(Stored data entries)
______

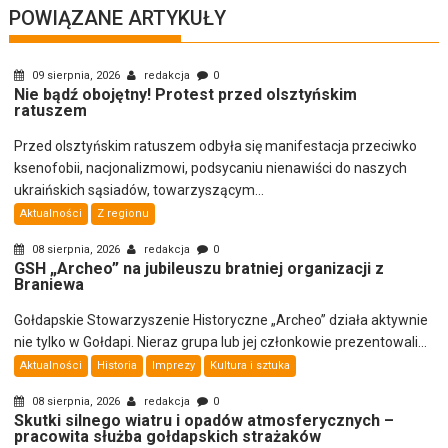
POWIĄZANE ARTYKUŁY
09 sierpnia, 2026
redakcja
0
Nie bądź obojętny! Protest przed olsztyńskim
ratuszem
Przed olsztyńskim ratuszem odbyła się manifestacja przeciwko
ksenofobii, nacjonalizmowi, podsycaniu nienawiści do naszych
ukraińskich sąsiadów, towarzyszącym...
Aktualności
Z regionu
08 sierpnia, 2026
redakcja
0
GSH „Archeo” na jubileuszu bratniej organizacji z
Braniewa
Gołdapskie Stowarzyszenie Historyczne „Archeo” działa aktywnie
nie tylko w Gołdapi. Nieraz grupa lub jej członkowie prezentowali...
Aktualności
Historia
Imprezy
Kultura i sztuka
08 sierpnia, 2026
redakcja
0
Skutki silnego wiatru i opadów atmosferycznych –
pracowita służba gołdapskich strażaków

______

_Instructions for the task_. An exact transcription of the data above is needed, without the pictures.

_Task response_.
POWIĄZANE ARTYKUŁY
09 sierpnia, 2026
redakcja
0
Nie bądź obojętny! Protest przed olsztyńskim
ratuszem
Przed olsztyńskim ratuszem odbyła się manifestacja przeciwko
ksenofobii, nacjonalizmowi, podsycaniu nienawiści do naszych
ukraińskich sąsiadów, towarzyszącym...
Aktualności
Z regionu
08 sierpnia, 2026
redakcja
0
GSH „Archeo” na jubileuszu bratniej organizacji z
Braniewa
Gołdapskie Stowarzyszenie Historyczne „Archeo” działa aktywnie
nie tylko w Gołdapi. Nieraz grupa lub jej członkowie prezentowali...
Aktualności
Historia
Imprezy
Kultura i sztuka
08 sierpnia, 2026
redakcja
0
Skutki silnego wiatru i opadów atmosferycznych –
pracowita służba gołdapskich strażaków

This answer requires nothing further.